If you own a motorcycle, you may have observed that the exhaust may become blue over time; this also occurs in some cars.


Heat from the exhaust gas can cause the exhaust pipe to become blue. The exhaust pipes are designed to withstand heat, but as temperatures increase, the metal of the exhaust starts to interact with the surrounding air and becomes blue, purple, or yellow.


The colour of the exhaust may increase as the exhaust system gets hotter, especially if the exhaust pops and bangs or backfires.


two exhaust pipes with blue, purple and yellow colours on them

Why Does an Exhaust Turn Blue?

Exhaust pipes becoming blue is a common occurrence. They go a blue colour due to the intense heat that travels through them.


  • Driving hard. When you increase the throttle, the engine burns more air and fuel, which means more heat is emitted which must all pass through the exhaust system, causing the exhaust to grow hotter.

  • Lean air/fuel ratio. Another possible reason of blue exhaust pipes is an engine with a lean air/fuel ratio. A lean air/fuel mixture with too little fuel will burn much hotter than a rich air/fuel ratio.

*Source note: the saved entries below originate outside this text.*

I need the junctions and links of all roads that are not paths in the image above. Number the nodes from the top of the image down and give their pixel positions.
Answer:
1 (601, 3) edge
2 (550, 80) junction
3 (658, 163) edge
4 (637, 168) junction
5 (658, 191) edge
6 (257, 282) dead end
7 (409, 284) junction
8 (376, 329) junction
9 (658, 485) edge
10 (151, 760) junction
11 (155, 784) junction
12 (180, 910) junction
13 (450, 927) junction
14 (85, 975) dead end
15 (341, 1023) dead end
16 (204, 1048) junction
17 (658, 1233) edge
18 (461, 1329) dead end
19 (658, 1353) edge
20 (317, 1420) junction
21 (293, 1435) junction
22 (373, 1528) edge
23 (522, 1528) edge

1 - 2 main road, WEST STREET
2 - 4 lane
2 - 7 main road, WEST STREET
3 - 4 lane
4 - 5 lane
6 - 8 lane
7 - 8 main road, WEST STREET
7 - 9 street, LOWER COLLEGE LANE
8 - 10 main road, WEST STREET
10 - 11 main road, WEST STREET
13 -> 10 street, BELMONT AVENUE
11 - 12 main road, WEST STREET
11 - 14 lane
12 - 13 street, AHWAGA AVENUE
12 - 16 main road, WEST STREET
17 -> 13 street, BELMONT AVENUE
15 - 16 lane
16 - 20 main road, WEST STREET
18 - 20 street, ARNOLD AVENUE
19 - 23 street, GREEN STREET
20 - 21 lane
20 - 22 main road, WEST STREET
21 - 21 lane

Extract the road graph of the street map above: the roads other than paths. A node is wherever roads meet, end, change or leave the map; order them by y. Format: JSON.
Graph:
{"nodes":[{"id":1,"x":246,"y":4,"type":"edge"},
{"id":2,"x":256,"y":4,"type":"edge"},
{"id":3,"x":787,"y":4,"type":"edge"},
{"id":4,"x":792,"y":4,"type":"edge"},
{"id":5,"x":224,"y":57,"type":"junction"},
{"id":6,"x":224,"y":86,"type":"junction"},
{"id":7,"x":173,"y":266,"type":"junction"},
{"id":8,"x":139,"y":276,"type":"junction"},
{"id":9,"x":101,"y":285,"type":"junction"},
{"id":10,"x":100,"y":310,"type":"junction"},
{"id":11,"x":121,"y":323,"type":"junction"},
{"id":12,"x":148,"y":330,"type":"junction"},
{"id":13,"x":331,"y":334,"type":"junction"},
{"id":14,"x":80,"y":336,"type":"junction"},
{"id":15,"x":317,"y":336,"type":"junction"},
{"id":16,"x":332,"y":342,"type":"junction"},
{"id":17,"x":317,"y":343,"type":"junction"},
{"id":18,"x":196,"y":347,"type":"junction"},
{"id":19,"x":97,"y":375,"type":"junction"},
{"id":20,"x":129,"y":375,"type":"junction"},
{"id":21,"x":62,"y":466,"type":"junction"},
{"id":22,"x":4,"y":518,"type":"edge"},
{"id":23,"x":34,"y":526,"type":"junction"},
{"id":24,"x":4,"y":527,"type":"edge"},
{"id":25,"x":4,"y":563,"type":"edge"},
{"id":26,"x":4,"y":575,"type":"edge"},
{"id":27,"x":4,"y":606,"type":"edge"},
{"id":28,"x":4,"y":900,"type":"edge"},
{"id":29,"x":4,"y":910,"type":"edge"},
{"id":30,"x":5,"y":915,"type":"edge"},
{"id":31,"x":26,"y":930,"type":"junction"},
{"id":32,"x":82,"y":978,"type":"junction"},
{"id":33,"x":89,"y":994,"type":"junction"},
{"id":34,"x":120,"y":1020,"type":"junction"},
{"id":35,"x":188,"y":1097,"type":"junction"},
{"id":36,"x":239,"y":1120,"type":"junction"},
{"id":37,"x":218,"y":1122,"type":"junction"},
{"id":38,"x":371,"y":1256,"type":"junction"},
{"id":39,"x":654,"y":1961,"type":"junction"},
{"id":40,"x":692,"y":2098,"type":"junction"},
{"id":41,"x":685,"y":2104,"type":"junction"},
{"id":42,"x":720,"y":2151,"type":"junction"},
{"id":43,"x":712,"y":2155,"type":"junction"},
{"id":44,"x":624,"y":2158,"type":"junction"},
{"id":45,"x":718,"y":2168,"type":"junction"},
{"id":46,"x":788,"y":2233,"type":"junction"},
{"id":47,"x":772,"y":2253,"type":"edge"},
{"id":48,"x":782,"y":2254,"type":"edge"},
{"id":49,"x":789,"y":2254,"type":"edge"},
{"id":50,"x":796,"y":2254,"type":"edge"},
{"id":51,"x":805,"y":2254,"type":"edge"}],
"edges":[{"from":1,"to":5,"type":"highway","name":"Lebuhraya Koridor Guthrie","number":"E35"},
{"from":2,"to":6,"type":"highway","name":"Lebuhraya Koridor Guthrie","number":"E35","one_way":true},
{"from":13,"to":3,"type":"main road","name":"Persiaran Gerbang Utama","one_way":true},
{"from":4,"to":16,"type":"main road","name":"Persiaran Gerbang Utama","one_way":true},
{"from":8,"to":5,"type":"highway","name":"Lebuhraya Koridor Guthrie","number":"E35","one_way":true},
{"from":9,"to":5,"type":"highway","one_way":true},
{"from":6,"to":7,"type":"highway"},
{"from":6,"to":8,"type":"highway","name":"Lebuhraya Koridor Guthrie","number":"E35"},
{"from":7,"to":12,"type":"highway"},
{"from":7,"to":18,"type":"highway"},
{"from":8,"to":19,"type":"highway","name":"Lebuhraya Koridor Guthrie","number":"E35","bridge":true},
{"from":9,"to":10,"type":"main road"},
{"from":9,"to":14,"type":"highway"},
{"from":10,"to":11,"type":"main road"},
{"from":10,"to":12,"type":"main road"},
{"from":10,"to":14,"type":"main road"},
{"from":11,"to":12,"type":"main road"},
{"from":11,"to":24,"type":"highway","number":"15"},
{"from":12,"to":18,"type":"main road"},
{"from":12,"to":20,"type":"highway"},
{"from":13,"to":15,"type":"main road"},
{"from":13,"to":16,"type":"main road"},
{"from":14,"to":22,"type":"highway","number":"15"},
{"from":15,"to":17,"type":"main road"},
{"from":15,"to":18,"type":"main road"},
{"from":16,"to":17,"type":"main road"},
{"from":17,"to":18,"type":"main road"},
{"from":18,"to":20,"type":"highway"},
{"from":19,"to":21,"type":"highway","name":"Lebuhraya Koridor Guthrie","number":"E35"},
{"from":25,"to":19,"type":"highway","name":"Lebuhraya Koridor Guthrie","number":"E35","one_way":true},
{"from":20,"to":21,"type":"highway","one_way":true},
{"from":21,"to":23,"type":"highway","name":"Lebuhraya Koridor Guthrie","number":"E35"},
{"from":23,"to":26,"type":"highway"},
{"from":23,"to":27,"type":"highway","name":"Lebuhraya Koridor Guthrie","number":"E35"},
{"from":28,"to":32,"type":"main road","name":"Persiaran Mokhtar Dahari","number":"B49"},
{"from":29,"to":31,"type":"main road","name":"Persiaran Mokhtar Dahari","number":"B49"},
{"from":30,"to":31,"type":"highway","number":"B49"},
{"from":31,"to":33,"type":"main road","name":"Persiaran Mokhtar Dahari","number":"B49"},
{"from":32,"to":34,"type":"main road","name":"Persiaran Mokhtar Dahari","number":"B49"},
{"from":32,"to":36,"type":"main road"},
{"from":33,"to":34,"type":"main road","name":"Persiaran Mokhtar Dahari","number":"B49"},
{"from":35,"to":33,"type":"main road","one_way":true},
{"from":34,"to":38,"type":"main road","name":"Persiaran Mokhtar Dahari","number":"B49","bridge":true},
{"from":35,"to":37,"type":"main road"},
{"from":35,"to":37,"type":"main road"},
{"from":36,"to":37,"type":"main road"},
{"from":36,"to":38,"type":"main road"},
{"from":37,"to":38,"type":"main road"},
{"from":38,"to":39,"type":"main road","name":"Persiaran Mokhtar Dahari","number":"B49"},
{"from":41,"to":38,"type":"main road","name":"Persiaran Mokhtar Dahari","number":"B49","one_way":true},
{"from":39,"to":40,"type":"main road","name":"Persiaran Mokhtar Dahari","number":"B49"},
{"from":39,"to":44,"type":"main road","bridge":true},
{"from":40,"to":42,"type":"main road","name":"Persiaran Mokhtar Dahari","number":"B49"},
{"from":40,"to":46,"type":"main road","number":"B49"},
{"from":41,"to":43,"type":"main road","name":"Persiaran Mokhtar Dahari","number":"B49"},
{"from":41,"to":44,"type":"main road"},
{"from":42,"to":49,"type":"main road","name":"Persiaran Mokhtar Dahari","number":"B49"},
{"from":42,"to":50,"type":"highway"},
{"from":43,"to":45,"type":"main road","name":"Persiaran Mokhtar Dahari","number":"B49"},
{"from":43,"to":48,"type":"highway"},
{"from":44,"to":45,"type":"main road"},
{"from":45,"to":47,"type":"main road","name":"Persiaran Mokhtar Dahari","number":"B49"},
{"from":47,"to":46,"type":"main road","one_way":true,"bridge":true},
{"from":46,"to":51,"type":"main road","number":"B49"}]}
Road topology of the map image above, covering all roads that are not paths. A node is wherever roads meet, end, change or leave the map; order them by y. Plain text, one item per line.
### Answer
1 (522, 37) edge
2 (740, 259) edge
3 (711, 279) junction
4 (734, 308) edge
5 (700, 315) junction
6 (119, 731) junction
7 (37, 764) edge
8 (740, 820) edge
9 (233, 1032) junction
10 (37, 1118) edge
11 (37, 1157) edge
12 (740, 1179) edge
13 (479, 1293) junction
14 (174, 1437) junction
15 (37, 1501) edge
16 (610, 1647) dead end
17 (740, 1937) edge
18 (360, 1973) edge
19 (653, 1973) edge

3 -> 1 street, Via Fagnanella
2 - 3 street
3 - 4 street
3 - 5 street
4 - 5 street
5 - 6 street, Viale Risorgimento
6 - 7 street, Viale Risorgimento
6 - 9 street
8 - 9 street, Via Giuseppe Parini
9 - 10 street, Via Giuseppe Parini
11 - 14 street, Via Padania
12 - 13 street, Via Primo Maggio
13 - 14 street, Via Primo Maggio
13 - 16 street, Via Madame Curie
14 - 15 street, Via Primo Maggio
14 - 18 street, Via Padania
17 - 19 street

When an engine runs lean, the combustion chamber heats up dramatically, causing the exhaust travelling through the exhaust pipes to be far hotter than typical. Certain exhaust pipes may be more prone to discoloration depending on the kind of metal used.


The heat induces oxidation, which alters the metal's colour. When heated to a high enough temperature, the metal may interact with the gas molecules around it. The final colour indicates how much the metal interacts with these components.


The base of the header pipes (manifold) will often have the most colour since that is where the heat is focused. As you go down the pipe towards the end of the exhaust system, the colour will most likely disappear.


Sometimes the pipe can go blue, purple, or even yellow.